The Tea Parties

There hasn’t been much here on the Cato blog about the Tea Parties this week, so I thought I should write a bit about them.

A number of sources report around 750 individual events across the country, from small towns to big cities. Hundreds of thousands of people attended.

Many if not the vast majority of these people do not go to protests or even political rallies. My parents, who sent along the pictures below of the large rally in Cincinnati, do not do big crowds or political events. Neither do many of their friends. But they were there.

The general tenor and talk were non-partisan — people are angry at both political parties for many of the same reasons: spending, growth of government, and the ever-expanding reach of federal involvement in every aspect of our lives.

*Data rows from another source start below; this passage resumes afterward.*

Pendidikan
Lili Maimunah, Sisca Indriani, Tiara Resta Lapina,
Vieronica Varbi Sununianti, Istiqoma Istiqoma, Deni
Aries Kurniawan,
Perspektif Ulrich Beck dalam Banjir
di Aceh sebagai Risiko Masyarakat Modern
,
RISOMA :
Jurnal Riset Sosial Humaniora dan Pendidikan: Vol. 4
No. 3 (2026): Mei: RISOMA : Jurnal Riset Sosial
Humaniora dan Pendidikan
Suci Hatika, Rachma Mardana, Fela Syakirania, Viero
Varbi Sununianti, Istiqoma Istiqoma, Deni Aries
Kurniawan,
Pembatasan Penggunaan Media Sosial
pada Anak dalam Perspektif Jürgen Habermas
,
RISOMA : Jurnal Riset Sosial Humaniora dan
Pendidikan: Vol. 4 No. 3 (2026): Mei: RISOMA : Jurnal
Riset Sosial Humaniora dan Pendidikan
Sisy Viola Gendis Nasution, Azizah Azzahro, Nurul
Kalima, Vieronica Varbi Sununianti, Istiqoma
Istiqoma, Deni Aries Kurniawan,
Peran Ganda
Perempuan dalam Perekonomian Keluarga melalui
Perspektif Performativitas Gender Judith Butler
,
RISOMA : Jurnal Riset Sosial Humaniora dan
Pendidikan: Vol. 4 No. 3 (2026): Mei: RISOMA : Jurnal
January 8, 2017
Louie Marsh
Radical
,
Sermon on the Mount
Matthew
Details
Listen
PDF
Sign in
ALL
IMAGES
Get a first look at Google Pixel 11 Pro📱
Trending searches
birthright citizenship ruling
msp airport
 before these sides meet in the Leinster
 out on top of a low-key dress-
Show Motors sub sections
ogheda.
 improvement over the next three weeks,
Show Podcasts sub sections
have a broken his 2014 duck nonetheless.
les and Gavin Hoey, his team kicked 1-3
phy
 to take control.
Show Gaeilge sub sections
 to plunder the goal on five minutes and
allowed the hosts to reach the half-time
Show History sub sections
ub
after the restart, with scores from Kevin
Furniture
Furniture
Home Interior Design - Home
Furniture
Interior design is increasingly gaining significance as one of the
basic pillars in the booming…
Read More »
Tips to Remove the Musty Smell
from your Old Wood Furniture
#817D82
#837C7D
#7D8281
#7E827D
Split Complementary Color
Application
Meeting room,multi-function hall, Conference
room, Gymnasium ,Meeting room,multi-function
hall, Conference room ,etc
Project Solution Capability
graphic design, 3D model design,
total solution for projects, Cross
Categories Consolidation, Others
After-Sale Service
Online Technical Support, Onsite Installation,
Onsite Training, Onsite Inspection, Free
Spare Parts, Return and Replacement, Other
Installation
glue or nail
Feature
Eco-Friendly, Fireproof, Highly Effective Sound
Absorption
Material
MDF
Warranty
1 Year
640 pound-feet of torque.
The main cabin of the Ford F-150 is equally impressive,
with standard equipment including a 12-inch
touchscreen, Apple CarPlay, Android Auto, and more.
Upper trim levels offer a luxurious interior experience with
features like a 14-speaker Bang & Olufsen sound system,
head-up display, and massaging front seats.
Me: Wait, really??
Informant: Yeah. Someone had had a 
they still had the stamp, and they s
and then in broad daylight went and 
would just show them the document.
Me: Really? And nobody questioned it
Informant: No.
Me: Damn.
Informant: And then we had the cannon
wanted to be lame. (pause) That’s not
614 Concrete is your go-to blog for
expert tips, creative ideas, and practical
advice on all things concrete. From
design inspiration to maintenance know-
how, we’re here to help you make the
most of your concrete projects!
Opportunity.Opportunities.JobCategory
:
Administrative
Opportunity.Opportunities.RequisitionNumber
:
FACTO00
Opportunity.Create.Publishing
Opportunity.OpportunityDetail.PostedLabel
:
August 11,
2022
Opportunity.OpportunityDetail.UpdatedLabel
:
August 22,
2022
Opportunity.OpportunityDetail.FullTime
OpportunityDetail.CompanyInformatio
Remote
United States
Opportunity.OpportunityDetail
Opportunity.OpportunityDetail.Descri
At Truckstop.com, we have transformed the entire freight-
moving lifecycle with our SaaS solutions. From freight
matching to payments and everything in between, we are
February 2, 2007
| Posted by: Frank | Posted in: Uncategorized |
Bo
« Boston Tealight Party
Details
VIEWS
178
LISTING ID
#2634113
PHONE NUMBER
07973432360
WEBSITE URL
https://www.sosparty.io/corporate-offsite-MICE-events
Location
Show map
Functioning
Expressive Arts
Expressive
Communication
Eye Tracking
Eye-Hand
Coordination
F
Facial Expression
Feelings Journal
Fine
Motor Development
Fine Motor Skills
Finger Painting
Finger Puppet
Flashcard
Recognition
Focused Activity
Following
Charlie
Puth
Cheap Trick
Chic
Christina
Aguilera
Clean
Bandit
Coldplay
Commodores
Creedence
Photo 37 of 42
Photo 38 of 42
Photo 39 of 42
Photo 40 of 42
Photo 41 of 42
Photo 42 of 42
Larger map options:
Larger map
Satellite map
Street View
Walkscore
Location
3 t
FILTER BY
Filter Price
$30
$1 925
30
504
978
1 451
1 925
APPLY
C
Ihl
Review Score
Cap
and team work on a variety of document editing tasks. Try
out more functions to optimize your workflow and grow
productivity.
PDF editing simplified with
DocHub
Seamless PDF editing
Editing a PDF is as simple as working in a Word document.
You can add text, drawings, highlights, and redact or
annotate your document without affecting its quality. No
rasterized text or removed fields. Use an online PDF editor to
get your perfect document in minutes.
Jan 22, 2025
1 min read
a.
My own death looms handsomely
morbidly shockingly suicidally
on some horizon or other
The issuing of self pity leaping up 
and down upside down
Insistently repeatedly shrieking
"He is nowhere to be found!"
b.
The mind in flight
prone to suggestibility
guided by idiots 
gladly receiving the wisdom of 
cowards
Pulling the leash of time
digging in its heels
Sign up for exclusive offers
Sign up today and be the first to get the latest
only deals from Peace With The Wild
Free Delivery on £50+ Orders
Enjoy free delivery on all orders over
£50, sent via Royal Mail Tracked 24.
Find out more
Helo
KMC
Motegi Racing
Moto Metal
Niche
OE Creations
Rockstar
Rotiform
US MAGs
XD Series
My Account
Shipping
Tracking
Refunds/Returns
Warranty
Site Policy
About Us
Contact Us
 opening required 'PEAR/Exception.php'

It’s not just the first months of the Obama presidency that produced this reaction among normal citizens who have never before come out for political protests. The frustration on display has been building for years under Republican control. The last sad gasp of the Bush administration bailouts and the explosion of previously inconceivable spending under a Democrat-controlled government have simply pushed many common citizens well past passivity.

It’s not about party. It’s about freedom and responsibility.

These Tea Parties won’t change anything, but they are an ominous sign for our political class and a heartening one for the future. Citizens are drawing strength and encouragement from the events that could translate into voting and political action that brings real change, not just a doubling-down on failed policy.